_Liste des consignes_.
[1] Recopiez le passage du texte sur Latifa Raafat compris entre « En 2025, la » et « un événement médiatique[9]. », bornes incluses, en remplaçant « Casablanca » par « Rabat ».
[2] Résumez le texte sur Latifa Raafat en deux phrases.
[3] Répondez brièvement aux questions suivantes sur le texte sur Latifa Raafat.
(a) En quelle année Latifa Raafat enregistre-t-elle son premier titre, et quel est ce titre ?
(b) Quel artiste a composé Twa7achtek Bezaf ?
(c) Dans quelle ville se tient le festival « Voix de femmes » ?

_Texte proposé_.

-------------------------

Née en 1965[1],[2], elle se fait connaître au début des années 1980[3]. Elle enregistre, dès 1982, son premier titre, Mawwal Al-Hob[2]. En 1985, Latifa Raafat remporte le prix de la chanson marocaine avec le titre Khouyi[2],[3].
Latifa Raafat dispose d'une des plus belles discographies de la chanson marocaine avec des titres comme Moghyara, Donia, Al Hamdo Li Llah, Ya Hali Ya Aachrani ou encore Ana fi Arek Ya Yama[3],[4]. En 2006, Latifa Raafat chante aussi Twa7achtek Bezaf, une composition de l'artiste algérien Mohamed Lamine[5]. Elle a repris également des titres du patrimoine musical marocain[4]. Ses chansons parlent d’amour, de nostalgie, de douleurs intimes[2].
La réputation de Latifa Raafat s'étend dans le monde arabe en entier, sur plusieurs générations[2]. Elle devient une diva de la chanson marocaine[1] et c'est grâce à elle notamment que les autres pays arabes découvrent pleinement le dialecte marocain, l'arabe marocain ou darija, qu'elle met en exergue dans le texte de ses chansons[3]. Peu tentée de se produire sur les scènes de l'Égypte ou sur celles des pays du Golfe Persique[4], elle est par contre présente très régulièrement dans les festivals de musique marocains, tel le Festival Mawazine[1],[3], ou le festival international d’Ifrane[6], ou encore le festival «Voix de femmes» à Tétouan[7].
À 53 ans, en 2019, elle accouche de sa première fille[8]. Elle avait annoncé elle-même sa grossesse. Mais cette annonce avait fait naître un débat sur la toile autour de son âge de grossesse, qui pouvait faire craindre des complications[8].
En 2025, la cour d’appel de Casablanca décide de la convoquer pour témoigner dans le procès de Hadj Ahmed Ben Brahim surnommé « le Malien » ou « l'Escobar du Sahara », un citoyen malien résident au Maroc qui a été son mari durant pour quelques mois[2]. Ce procès, touchant des personnalités politiques, et concernant un trafic de drogue entre le Maroc et l'Algérie, est devenu un événement médiatique[9].

-------------------------

Enregistrements extraits:
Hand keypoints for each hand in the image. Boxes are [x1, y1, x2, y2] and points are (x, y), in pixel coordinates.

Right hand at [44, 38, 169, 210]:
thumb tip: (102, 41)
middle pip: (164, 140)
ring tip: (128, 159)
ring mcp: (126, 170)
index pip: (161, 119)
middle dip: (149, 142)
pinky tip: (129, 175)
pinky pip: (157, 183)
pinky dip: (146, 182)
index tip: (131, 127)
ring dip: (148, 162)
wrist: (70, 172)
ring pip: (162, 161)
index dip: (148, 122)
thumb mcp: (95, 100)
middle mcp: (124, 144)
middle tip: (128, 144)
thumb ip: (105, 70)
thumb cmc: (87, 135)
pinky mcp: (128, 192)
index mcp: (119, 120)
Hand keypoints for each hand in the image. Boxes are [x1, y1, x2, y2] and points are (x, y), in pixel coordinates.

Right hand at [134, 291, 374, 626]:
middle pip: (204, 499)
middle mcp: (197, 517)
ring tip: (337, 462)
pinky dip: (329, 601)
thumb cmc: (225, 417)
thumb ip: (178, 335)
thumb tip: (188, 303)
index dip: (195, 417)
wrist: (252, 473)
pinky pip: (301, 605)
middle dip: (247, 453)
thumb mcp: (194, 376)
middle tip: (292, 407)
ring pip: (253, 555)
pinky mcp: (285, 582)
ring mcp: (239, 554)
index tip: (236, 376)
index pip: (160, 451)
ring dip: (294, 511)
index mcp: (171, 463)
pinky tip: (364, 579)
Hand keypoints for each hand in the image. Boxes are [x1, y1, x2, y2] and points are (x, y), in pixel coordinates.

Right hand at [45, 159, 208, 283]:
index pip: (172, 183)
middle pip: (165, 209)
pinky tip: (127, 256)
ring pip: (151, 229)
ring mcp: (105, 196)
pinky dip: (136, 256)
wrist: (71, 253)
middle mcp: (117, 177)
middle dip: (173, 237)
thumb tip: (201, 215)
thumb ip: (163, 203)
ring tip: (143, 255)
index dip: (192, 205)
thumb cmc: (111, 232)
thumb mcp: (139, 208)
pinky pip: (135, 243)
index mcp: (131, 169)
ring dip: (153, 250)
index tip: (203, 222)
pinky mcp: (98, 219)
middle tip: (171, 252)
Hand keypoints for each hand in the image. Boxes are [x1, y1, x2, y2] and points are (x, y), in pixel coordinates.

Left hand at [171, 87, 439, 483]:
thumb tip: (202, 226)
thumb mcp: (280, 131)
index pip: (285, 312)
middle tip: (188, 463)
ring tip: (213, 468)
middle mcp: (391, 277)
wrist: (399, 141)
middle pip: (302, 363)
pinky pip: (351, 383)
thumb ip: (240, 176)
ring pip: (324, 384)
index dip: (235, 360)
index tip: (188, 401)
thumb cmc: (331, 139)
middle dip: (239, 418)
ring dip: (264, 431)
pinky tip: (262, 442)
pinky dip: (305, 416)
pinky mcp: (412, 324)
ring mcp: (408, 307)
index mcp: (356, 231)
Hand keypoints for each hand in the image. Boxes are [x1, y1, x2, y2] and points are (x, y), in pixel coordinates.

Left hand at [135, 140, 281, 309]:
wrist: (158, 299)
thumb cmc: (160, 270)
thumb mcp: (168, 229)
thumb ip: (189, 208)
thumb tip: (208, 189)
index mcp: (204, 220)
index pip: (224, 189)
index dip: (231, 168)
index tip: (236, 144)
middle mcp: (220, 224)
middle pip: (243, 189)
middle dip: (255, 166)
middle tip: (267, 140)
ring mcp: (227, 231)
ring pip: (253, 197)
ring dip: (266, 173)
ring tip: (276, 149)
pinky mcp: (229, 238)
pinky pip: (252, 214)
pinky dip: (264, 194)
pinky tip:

-------------------------

_Réponses par item_.
[1]
En 2025, la cour d’appel de Rabat décide de la convoquer pour témoigner dans le procès de Hadj Ahmed Ben Brahim surnommé « le Malien » ou « l'Escobar du Sahara », un citoyen malien résident au Maroc qui a été son mari durant pour quelques mois[2]. Ce procès, touchant des personnalités politiques, et concernant un trafic de drogue entre le Maroc et l'Algérie, est devenu un événement médiatique[9].

[2] Née en 1965, Latifa Raafat se fait connaître au début des années 1980 et remporte en 1985 le prix de la chanson marocaine avec Khouyi. Devenue une diva dont la réputation s'étend dans tout le monde arabe, elle fait découvrir la darija aux autres pays arabes, se produit régulièrement dans les festivals marocains et, en 2025, est convoquée par la cour d'appel de Casablanca pour témoigner dans le procès de son ancien mari, Hadj Ahmed Ben Brahim.

[3]
(a) En 1982, avec Mawwal Al-Hob.
(b) L'artiste algérien Mohamed Lamine.
(c) À Tétouan.